Frasca attrapa un couteau de lancer sur le banc et le lança en direction d’un mannequin, le touchant au cœur. La question semblait la perturber. Elle l’éluda :

– Lino était la fille d’Alberto, elle détestait toutes les sorcières.

Sid n’insista pas mais Frasca constata :

– Tu ne crois pas à mon histoire au sujet de la bataille de la Stregarossa.

Sid lui dit la vérité :

– Absolument pas. Mais je m’en fiche, demain soir, nous allons mettre fin au règne de terreur de Giacco.

Ils se levèrent et entrèrent dans la maison de Frasca. La sorcière prépara deux tasses de thé. Sid lui communiqua des informations sur le plan du lendemain :

– Tu vas avoir un VamPad un peu spécial. Il a une caméra qui sera connectée au mien; de plus, je le commanderai à distance.

La sorcière grimaça :

– Manque de confiance ?

Sid la regarda durement :

– Je ne veux pas qu’en pratiquant ton passe-temps favori, tu en deviennes téméraire ou que tu fasses n’importe quoi.

Frasca ricana :

– Mon passe-temps favori ? Non, le massacre de suceurs de sang ce n’est que le second, juste après inventer des potions pour les tuer de manière plus subtile. Mais donc: manque de confiance.

« Quand je dis que tu comptes pour moi, je veux que tu saches que je le pense »

 

Sid admit froidement :

– Dans ce contexte, oui. C’est à la Tueuse de Vampires que je ne fais pas confiance, pas à mon amie. D’autant que tu sais comme moi que c’est la dernière fois que tu pourras faire honneur à ton surnom.

La sorcière regarda le VamPad posé sur sa table et soupira :

– C’est ta guerre, tes règles.

– Tu seras en communication privée avec moi sans interruption.

– Quel romantisme…

Sid dit d’un ton cassant :

– Je suis venu pour te dire que je ne veux pas te perdre et toi tu recommences à te comporter comme…

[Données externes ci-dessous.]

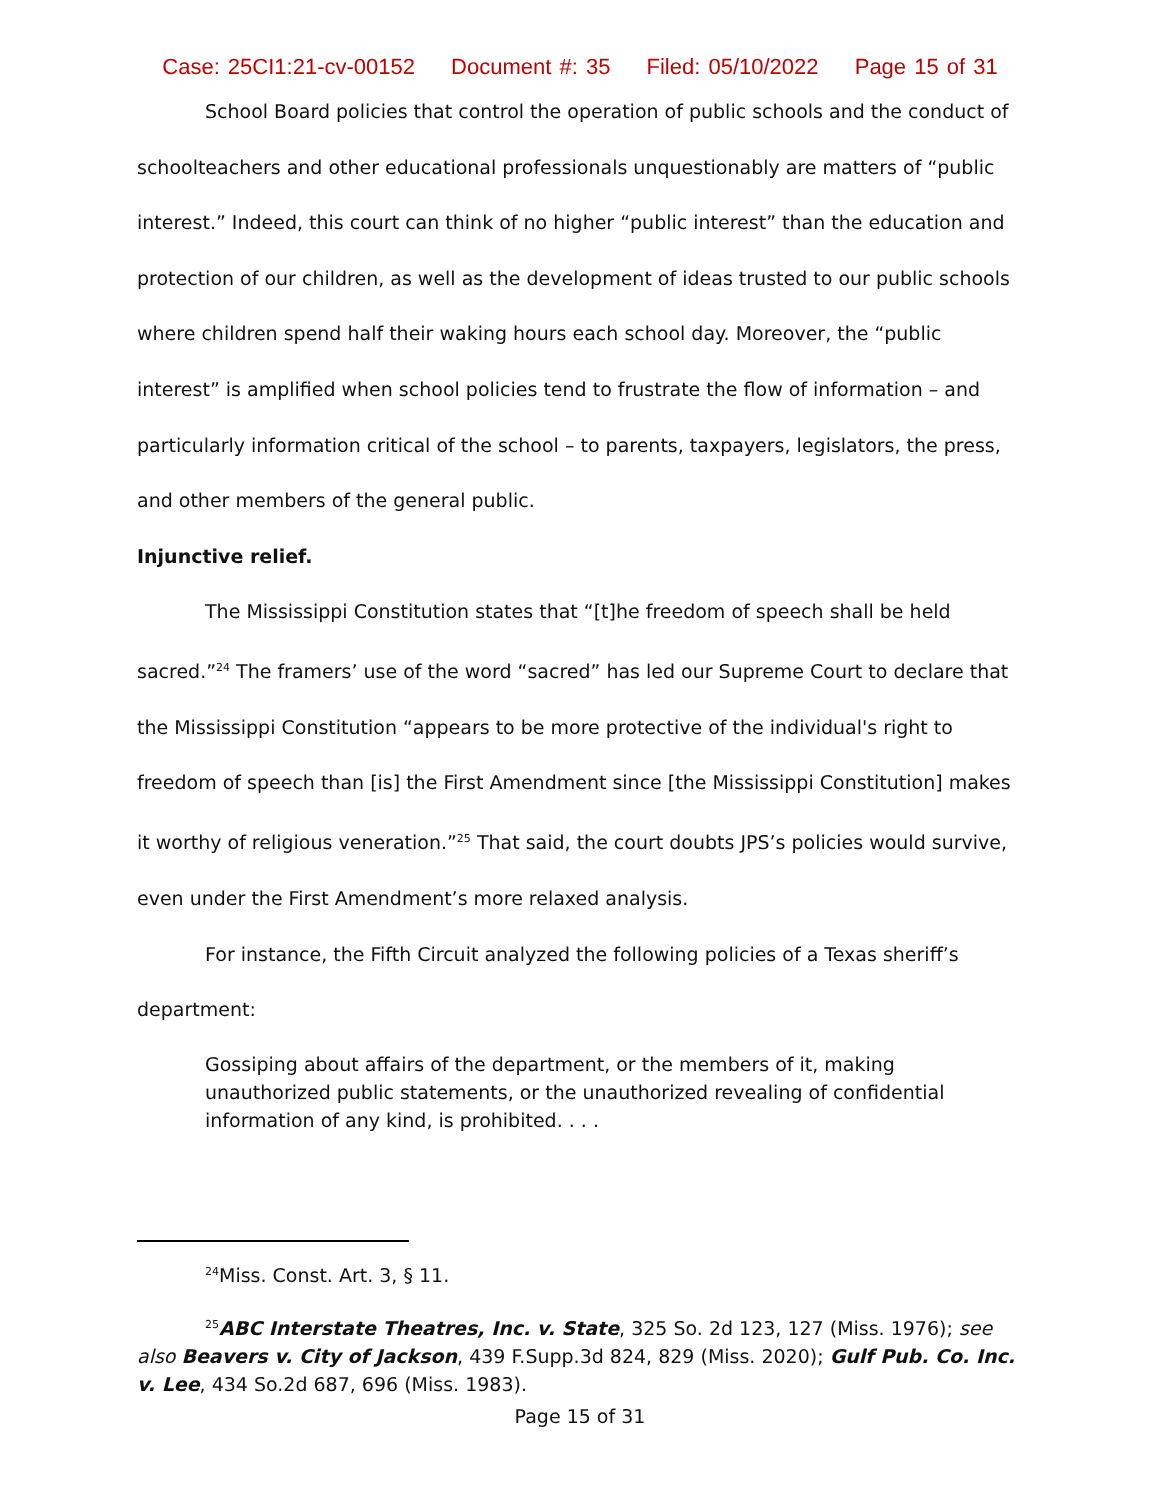Case: 25CI1:21-cv-00152 Document #: 35 Filed: 05/10/2022 Page 15 of 31
School Board policies that control the operation of public schools and the conduct of schoolteachers and other educational professionals unquestionably are matters of “public interest.” Indeed, this court can think of no higher “public interest” than the education and protection of our children, as well as the development of ideas trusted to our public schools where children spend half their waking hours each school day. Moreover, the “public interest” is amplified when school policies tend to frustrate the flow of information – and particularly information critical of the school – to parents, taxpayers, legislators, the press, and other members of the general public.
Injunctive relief.
The Mississippi Constitution states that “[t]he freedom of speech shall be held sacred.”<sup>24</sup> The framers’ use of the word “sacred” has led our Supreme Court to declare that the Mississippi Constitution “appears to be more protective of the individual's right to freedom of speech than [is] the First Amendment since [the Mississippi Constitution] makes it worthy of religious veneration.”<sup>25</sup> That said, the court doubts JPS’s policies would survive, even under the First Amendment’s more relaxed analysis.
For instance, the Fifth Circuit analyzed the following policies of a Texas sheriff’s department:
Gossiping about affairs of the department, or the members of it, making unauthorized public statements, or the unauthorized revealing of confidential information of any kind, is prohibited. . . .
<sup>24</sup> Miss. Const. Art. 3, § 11.
<sup>25</sup> ABC Interstate Theatres, Inc. v. State, 325 So. 2d 123, 127 (Miss. 1976); see also Beavers v. City of Jackson, 439 F.Supp.3d 824, 829 (Miss. 2020); Gulf Pub. Co. Inc. v. Lee, 434 So.2d 687, 696 (Miss. 1983).
Page 15 of 31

– Comme une sorcière ! Allez, dis-le !

Sid allait s’arracher les cheveux. Il avait l’habitude de ses disputes avec Shadow, mais avec Frasca, c’était complètement différent. Sid et Felicia avaient quasiment bâti leurs rapports sur ces conflits, ils savaient comment énerver l’autre et quand ils avaient atteint leur but. Frasca était passée de la bonne amie réconfortante à hystérique. Sid aurait su comment réagir face à la descendante de Nox, mais là, face à la sorcière, il était désarmé. Jester constata :

– Depuis que je suis chef du Conseil des Six, tu es beaucoup plus agressive avec moi. Pourtant c’est bien toi qui disait que ça ne changerait rien.

– C’était avant que tu ne commences à me traiter comme une psychopathe ! À croire que tu fais plus confiance à ces gens que tu ne connais que depuis quelques semaines qu’à ta meilleure amie. Ce n’est pas parce qu’ils parlent de moi en mal que je suis une mauvaise personne.

– Ce n’est pas ce qu’ils disent qui me fait agir ainsi. C’est justement ton comportement. Tu te dessers toute seule.

– Sérieusement ? On parle de la trouille que j’ai fichue à Vittoria et de comment le noble chef du Conseil est venu remettre à l’ordre la méchante Tueuse ?

– Frasca, tu es mon amie et ils doivent l’accepter. C’est ton agressivité qui te nuit.

La sorcière défit son corset blanc et baissa le col de sa chemise dévoilant une cicatrice sur la clavicule :

– « Vous, les sorcières, ne comprenez que la violence et le sang ». C’est l’épée que tu portes à la ceinture qui m’a fait cette blessure; je te laisse deviner qui la tenait et qui a dit ces mots. Et voilà, maintenant, tu te comportes comme elle.

– Ce n’est pas ce que j’ai dit, Frasca !

Sid l’attrapa par les épaules et l’immobilisa. Il la fixa droit dans les yeux :

– Nous ne sommes pas ennemis et je ne veux pas qu’on le soit. Je tiens à mon peuple, mais j’ai aussi un autre peuple, la communauté nocturne, et tu en fais partie. Alors tu vas te calmer et cesser de croire que nous sommes en guerre entre vampires et sorcières. S’il te plaît !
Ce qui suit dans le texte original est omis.